Lise Boulanger est la vice-présidente de la fabrique de Charette.

L'église de Charette: la rénovation sur le point d’être finie

Charette — La rénovation de l’église de Charette devrait être conclue en 2018 et le succès de la dernière activité de financement apporte déjà une bonne part de l’argent nécessaire pour finir ce chantier.

En 2015, le conseil de fabrique lançait différentes activités de financement afin d’amasser 155 000 $. La rénovation extérieure de la façade avant et celle des murs de chaque côté de la bâtisse font partie de ce plan de rénovation de l’église qui a besoin aussi de travaux dans l’entrée de la sacristie.

Les trois façades ont été refaites. Seule la phase de l’entrée de la sacristie reste à être réalisée, au coût de 30 000 $. Grâce à la participation de plus de 500 personnes au concert de Noël de samedi, cette activité-bénéfice va remettre entre 8000 $ et 10 000 $ dans les coffres de la fabrique.

«On prévoit que les travaux seront faits à la fin de l’été de 2018, car on veut se donner du temps pour combler les 30 000 $. Ça se peut qu’on ait d’autres activités de financement. On n’a rien décidé, mais on va trouver quelque chose!», raconte Lise Boulanger, vice-présidente de la fabrique de Charette.

La fabrique part avec une mise de fonds appréciable avec l’argent récolté samedi soir. L’organisme continue de récolter des dons versés mensuellement par des citoyens et bénéficie toujours de la participation de bénévoles.

«Quand on fait les travaux, on les paie, précise Mme Boulanger. On n’a eu aucune subvention pour ça. On a fait ces travaux en deux ans. C’est quelque chose. Ça me surprend de voir que les gens tiennent autant à leur église. Des gens versent de l’argent pour l’aspect religieux, d’autres pour l’aspect patrimonial et d’autres pour la présence d’une église au cœur du village. Ça confirme l’esprit rural, la solidarité de la communauté. Notre clocher dans le village est important.»

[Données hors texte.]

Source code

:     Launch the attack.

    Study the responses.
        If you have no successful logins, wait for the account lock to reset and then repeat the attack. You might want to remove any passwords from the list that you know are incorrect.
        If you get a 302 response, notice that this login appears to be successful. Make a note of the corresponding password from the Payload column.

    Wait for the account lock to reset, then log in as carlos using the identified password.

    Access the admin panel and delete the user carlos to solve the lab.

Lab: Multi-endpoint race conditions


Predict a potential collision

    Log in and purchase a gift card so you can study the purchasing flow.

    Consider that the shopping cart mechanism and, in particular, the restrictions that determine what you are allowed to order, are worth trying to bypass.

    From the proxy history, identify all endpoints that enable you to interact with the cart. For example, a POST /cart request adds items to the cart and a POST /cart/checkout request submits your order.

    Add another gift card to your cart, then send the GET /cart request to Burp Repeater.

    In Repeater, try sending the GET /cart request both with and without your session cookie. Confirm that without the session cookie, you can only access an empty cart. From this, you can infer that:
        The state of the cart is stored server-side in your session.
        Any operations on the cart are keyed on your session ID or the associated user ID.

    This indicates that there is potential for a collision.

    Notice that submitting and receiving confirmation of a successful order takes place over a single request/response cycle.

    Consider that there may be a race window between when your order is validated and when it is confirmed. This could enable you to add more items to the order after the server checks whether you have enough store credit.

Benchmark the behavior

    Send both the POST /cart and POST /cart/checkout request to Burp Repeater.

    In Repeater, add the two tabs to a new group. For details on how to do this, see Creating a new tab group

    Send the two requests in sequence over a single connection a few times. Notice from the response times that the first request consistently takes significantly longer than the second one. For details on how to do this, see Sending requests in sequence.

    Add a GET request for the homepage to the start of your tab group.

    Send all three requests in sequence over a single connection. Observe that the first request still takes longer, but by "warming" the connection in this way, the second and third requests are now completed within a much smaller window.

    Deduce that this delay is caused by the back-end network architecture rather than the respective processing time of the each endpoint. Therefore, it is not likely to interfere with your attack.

L’utilisation de l’église à des fins autres que religieuses est une idée qui a été acceptée par les citoyens de Charette. Le concert de samedi qui a réuni entre autres Paul Daraîche, Guylaine Tanguay et Brigitte Boisjoli est un exemple. 

Le 21 décembre, l’église devrait accueillir près de 400 personnes pour le concert de Noël des enfants de l’école primaire.

Les travaux de rénovation de l’église de Charette devraient être complétés en 2018.

Un investissement qui vaut le coup

L’église de Charette a beau être simple, ce qui est une grande qualité en ces années, il faut quand même investir pour l’entretenir et la réparer. Selon Mme Boulanger, cet investissement vaut le coup. Après ce chantier, l’église de Charette sera dans un état tel que les prochains gros travaux se dérouleront dans 30 ans.

«On ne roule pas sur l’or, mais la fabrique a toujours l’argent pour arriver. On n’a pas de dette. On a encore des gens qui paient leur dîme. D’autres font des dons. On ne fait pas de déficit, on dégage des surplus de 1000 $ ou 2000 $ par année. Et quand on a vendu le presbytère en 2005, on a réservé une partie de l’argent pour changer le système de chauffage. On l’a changé cet été et on a payé cash les 33 000 $.»

Une autre façon d’amasser de l’argent a été lancée en mai 2016. Six bénévoles donnent un coup de jeunesse à différents objets donnés par des citoyens afin de les mettre en vente. Les vêtements, la vaisselle et les objets de décoration vendus ont rapporté 12 000 $ entre mai 2016 et mai 2017. La somme des ventes a couvert la totalité des frais de chauffage.

La fabrique de Charette évolue à contre-courant de bien des paroisses voisines qui doivent se départir de leur église, faute de moyens financiers suffisants pour entretenir des bâtisses souvent énormes en terme d’architecture. D’après Lise Boulanger, le dynamisme du conseil de fabrique y est pour beaucoup.

«On a la chance d’avoir de jeunes marguillières. Quand ce sont des personnes de 75 ou 80 ans, elles ont de bonnes idées, mais peut-être moins d’énergie. Ici, elles sont capables d’entreprendre des projets et on avance. C’est une équipe de leaders qu’on a à la fabrique. Depuis cinq ans, l’équipe s’implique à fond. On n’a pas à tirer sur personne!»